The discussion moves to learning to match up deterrents to contemporary threats–what we think is a ready force may not work against another type of lethal force that we just aren’t ready for at all. Examples–China, Syria, Ukraine, and more. We have to stop thinking in “Cold War” terms, need different forms of deterrence. Thinking about–is there such a thing as “deterrence by detection?” Convincing an adversary that there’s nothing they can do that we can’t see or shine a light on? Not sure, but pretty clear that what we are doing now in the way of deterrence actually isn’t.
Next up: USMC/Naval integration. The best evidence of this is the evolving force design that marries up USMC capability with Navy capability into a maritime capability that a joint force commander needs. A discussion of joint exercises and logistics and the unique challenges maintaining contemporary supply lines and successful logistics operations in an interconnected and distributed world. Need for defense-in-depth to counter and contest efforts to disrupt. “Logistics” is the key. We can have the best fighting force, but if our logistics are disrupted, we can be brought to our knees. Perhaps a return to “foraging.”
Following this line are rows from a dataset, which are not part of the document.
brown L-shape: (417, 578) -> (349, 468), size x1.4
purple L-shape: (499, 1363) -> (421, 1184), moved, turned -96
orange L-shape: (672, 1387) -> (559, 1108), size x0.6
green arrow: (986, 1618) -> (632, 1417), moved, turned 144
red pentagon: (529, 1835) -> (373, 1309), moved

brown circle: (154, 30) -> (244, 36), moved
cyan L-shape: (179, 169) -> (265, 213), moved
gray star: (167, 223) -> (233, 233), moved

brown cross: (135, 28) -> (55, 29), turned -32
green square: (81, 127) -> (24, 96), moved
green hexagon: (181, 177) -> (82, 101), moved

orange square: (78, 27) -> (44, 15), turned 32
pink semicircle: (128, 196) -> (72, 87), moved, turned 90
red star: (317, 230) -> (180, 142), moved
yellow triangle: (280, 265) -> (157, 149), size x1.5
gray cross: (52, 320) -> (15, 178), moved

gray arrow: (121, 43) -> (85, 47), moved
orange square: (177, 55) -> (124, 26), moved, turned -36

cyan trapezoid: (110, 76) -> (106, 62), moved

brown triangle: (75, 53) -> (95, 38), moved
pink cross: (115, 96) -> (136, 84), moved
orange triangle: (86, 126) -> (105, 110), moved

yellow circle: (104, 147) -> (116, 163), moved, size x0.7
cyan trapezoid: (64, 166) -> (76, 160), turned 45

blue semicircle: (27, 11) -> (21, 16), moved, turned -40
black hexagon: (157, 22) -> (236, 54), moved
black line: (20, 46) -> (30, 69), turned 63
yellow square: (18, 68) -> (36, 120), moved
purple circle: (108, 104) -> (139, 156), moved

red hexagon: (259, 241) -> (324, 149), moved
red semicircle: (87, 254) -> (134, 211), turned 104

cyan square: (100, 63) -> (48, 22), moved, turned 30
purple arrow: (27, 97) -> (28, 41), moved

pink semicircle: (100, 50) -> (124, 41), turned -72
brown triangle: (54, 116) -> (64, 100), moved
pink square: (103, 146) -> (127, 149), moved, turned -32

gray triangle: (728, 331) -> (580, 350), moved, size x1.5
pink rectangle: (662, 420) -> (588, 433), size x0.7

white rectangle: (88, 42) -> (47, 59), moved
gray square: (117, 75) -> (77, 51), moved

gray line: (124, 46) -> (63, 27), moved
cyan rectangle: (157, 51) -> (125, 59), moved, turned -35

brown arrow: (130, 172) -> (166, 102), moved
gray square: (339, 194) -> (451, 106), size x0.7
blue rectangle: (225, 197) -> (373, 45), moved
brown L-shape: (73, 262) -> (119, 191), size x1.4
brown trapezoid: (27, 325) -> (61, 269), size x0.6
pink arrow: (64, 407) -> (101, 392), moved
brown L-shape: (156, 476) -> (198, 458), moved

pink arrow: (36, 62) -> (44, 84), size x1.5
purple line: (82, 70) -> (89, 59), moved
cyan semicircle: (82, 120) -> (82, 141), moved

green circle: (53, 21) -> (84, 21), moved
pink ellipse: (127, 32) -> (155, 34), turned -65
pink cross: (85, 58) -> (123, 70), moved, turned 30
Return to the subject of wargaming and Quantico’s new Warfighting Lab. Designed to give the ability to test-drive concepts and practice operational plans at the highest level. The software capabilities are what makes it invaluable, and when tied to other wargaming centers allows us to wargame joint capabilities in a larger framework.
The last couple of questions: 1) thoughts on screening and evaluating recruits in order to decrease the number who wash out. Looking at cognitive, physical, resilience attributes. More than just the traditional ASVAB and strength tests. Have to make some fundamental changes–opening up the marketplace of USMC jobs, rather than strictly rotating through narrowly-based assignments. Possibly review rank at which those who come into the military with considerable experience in a field are brought in–must they all start as a Private? Or what if I’m a Marine who wants to go do something else for a couple of years and then come back at rank? Could there be a provision for that? Berger does not believe that the existing manpower structure of the Corps will suit it going forward.
The discussion concludes with Berger once again commending the serving Marines for their service, especially those who were deployed to Kabul.
I found the discussion interesting, the General refreshingly humble, and it was an enormous pleasure–for once–to see a highly-placed representative of the military who spoke for an hour about military matters and who didn’t once mention inclusion, diversity, white rage, transgender rights or any of the various other irrelevancies and distractions that usually accompany their remarks, but who seemed–at least in this interview–to be honest, forthright, and competent.
Is it possible that the United States Marine Corps is going to, even gingerly, open up this can of worms?